The world’s largest winery is E&J Gallo in Modesto. There are two other top five wine companies in San Joaquin-Stanislaus counties — The Wine Group along East Highway 120 midway between Escalon and Manteca and Bronco Wines in Ceres.

When most people think of wineries, they think of boutique wineries. But Delicato Family and the aforementioned area wineries are big businesses that provided much sought after head of household jobs in the Northern San Joaquin Valley and do so in sizeable numbers.

Jay Indelicato, who oversees the Manteca winery, notes the local operation has an average of 400 truck trips year round and operates 24/7 with accompanying noise as well as lights at night.

“You need to be able to see as well at night as you do during the day,” Indelicato said.

Several years ago Delicato secured approval through the lengthy process needed to have the Frontage Road from the Lathrop Road interchange in Manteca to the northern edge of their property designated as a STAA route.
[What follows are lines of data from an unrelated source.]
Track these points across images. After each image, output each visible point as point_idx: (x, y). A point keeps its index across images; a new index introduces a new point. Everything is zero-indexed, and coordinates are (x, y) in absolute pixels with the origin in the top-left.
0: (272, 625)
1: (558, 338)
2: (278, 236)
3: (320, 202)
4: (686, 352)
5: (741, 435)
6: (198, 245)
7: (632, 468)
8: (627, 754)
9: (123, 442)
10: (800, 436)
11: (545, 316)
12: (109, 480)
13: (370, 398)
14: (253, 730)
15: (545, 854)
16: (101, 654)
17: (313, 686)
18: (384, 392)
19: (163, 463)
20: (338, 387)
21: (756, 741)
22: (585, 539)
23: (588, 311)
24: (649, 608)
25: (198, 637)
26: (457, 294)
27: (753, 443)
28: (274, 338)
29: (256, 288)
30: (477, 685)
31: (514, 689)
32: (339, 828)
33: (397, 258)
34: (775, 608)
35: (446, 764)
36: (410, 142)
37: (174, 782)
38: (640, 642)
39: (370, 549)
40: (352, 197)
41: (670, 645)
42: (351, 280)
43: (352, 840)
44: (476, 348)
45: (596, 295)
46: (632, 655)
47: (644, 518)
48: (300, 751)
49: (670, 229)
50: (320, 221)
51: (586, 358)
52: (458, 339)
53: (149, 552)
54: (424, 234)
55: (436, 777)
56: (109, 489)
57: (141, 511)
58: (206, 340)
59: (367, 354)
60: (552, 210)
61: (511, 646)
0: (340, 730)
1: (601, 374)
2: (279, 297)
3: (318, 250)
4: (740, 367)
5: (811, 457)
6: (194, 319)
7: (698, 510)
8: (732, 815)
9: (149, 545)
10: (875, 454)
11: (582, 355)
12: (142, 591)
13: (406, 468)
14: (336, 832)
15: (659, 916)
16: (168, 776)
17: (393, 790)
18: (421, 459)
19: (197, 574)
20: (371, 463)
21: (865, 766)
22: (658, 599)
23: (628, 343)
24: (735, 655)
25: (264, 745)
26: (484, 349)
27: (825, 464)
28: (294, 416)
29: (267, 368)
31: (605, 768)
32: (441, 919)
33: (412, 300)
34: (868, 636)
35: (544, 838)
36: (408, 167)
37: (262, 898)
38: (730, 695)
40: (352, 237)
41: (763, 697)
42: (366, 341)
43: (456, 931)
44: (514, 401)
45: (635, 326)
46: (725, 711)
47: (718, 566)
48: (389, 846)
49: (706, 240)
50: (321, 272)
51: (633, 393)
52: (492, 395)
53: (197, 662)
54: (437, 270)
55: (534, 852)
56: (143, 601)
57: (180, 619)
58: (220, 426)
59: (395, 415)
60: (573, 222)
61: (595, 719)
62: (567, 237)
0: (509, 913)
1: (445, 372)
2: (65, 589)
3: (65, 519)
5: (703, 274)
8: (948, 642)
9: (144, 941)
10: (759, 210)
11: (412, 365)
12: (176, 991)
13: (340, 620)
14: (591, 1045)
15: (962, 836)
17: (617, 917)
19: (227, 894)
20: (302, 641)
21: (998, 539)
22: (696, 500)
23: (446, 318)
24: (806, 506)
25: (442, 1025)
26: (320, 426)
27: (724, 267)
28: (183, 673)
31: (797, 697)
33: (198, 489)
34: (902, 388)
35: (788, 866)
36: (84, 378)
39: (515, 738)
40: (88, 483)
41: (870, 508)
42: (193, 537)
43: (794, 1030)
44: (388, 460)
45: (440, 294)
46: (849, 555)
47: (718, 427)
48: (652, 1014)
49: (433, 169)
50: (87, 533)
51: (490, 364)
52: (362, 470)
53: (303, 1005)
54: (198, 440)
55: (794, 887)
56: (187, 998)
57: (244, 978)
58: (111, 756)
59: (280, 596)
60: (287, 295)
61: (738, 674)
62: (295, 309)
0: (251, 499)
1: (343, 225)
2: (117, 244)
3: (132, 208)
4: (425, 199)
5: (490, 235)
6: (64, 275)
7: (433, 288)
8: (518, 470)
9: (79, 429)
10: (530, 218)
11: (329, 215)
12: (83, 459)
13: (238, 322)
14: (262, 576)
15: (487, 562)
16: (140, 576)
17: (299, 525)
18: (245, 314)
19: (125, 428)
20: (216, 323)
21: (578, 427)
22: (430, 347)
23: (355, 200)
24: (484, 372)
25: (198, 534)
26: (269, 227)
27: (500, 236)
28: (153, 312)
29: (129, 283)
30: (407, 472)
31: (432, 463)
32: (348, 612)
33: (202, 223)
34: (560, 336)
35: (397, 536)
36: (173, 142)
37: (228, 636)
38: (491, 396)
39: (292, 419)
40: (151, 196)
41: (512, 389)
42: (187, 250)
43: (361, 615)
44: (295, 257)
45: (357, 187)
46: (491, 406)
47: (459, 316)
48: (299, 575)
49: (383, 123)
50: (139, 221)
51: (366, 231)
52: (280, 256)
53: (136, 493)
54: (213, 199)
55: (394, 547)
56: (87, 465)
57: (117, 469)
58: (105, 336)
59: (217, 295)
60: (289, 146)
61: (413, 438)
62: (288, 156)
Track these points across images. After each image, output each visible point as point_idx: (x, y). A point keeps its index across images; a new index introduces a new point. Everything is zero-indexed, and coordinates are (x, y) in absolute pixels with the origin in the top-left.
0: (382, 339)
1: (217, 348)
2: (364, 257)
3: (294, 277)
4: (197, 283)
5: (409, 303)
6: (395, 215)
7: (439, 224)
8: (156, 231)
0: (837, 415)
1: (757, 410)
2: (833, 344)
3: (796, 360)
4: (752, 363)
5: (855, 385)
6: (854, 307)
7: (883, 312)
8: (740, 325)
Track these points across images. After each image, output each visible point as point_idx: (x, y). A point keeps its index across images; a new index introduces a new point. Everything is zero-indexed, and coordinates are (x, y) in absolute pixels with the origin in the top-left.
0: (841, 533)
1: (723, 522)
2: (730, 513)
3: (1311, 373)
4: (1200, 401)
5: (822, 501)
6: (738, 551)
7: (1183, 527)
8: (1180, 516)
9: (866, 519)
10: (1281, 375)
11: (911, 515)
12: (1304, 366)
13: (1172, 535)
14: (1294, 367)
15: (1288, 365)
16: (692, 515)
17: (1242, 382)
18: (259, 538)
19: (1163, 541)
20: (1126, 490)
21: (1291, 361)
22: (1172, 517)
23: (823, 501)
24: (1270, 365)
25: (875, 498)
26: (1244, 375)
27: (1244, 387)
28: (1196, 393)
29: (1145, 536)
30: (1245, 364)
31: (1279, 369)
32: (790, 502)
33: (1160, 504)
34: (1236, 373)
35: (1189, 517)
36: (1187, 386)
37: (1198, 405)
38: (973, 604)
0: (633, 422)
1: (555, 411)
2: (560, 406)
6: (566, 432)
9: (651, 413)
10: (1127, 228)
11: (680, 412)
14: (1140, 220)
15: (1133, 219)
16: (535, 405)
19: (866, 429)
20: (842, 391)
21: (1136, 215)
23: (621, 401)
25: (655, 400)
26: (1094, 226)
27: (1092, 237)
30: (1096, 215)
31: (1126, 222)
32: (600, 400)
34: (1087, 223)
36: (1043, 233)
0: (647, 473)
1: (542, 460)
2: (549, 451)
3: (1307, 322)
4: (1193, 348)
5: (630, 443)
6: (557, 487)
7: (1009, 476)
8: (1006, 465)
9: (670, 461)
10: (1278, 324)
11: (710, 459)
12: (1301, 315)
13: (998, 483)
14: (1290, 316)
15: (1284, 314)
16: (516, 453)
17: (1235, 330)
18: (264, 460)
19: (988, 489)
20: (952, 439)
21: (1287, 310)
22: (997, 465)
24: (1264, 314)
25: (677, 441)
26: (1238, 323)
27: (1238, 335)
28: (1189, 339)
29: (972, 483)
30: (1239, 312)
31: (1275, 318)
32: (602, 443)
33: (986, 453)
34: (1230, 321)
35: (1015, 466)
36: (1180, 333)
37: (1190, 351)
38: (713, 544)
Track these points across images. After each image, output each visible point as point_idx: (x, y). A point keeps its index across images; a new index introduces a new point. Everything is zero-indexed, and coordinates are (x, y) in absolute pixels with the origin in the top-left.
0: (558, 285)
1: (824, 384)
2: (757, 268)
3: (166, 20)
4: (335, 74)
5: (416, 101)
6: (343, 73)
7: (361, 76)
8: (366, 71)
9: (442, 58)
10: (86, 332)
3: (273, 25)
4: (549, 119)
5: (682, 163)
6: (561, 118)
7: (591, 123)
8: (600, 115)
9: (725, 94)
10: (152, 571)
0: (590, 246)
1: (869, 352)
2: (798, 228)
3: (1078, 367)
The designation allows longer trucks used in interstate commerce to use local roads in California. Also on Frontage Road is Perry & Sons that also operate numerous trucks from their Manteca operations that is ranked as the No. 1 broker of watermelons, melons, and pumpkins in the United States.

They also crush grapes on site — something that Gallo no longer does at its Modesto winery that is somewhat isolated by the Tuolumne River, a nearby industrial area and  the fact the company over the years purchased many nearby homes and uses them as rentals.

Delicato disposes of water they use on site as well as grinds up stems and skins.

Those are important points to Indelicato as Manteca makes plans to eventually urbanize the area between the city’s current city limits just north of Lathrop Road almost all the way to French Camp Road.

Making sure development is compatible is a key point the family has tried to make at various meetings designed to shape the general plan update that serves as Manteca’s blueprint for growth.

The light, noise, truck traffic and intense agricultural operations such as crushing grapes is not something that Delicatio believes would sit well with future residents if Manteca ultimately allows homes to be built in the shadows of the winery and its large tank farms that are draped with lights.

Indelicato noted despite Manteca being a right-to-farm city he knows almond growers who have been the repeated target of complaints for kicking up dust and working at night in their orchards — two things that are part of acceptable standard farming practices under the law.

“You can’t just pull up a winery and relocate it,” Indelicato said.

Even if you could, you might not be able to start over in another location — at least not in California. That’s because the state Air Resources Board has slapped a moratorium on new wine tanks. And since they secured permits before the moratorium went into effect, they opted to build most of the 80 new tanks now even if they aren’t needed for a few years instead of running the risk that once the permits expire they may not be able to obtain new approval from the state to build them.


Delicato Family

Wines’ roots

Gaspare Indelicato — who immigrated from Sicily in 1911 — was responsible for planting the vineyard in 1924 that started the winery that today more than 575 Manteca area households rely on for income as well as numerous trucking firms.

Gaspare worked his way across the United States. He first worked in a coal mine in Pennsylvania, then a lumber mill in Washington, a brick yard in Oregon, and then helped build the O’Shaughnessy Dam in Hetch Hetchy Valley in Yosemite National Park before establishing a dairy where the main family winery is today.

Even though the Prohibition was in full force, Gapsare planted wine grapes as the law allowed people to produce their own wine at home. He ended up selling wine grapes to home winemakers. Once Prohibition ended, Gaspare expanded his wine making into a commercial winery.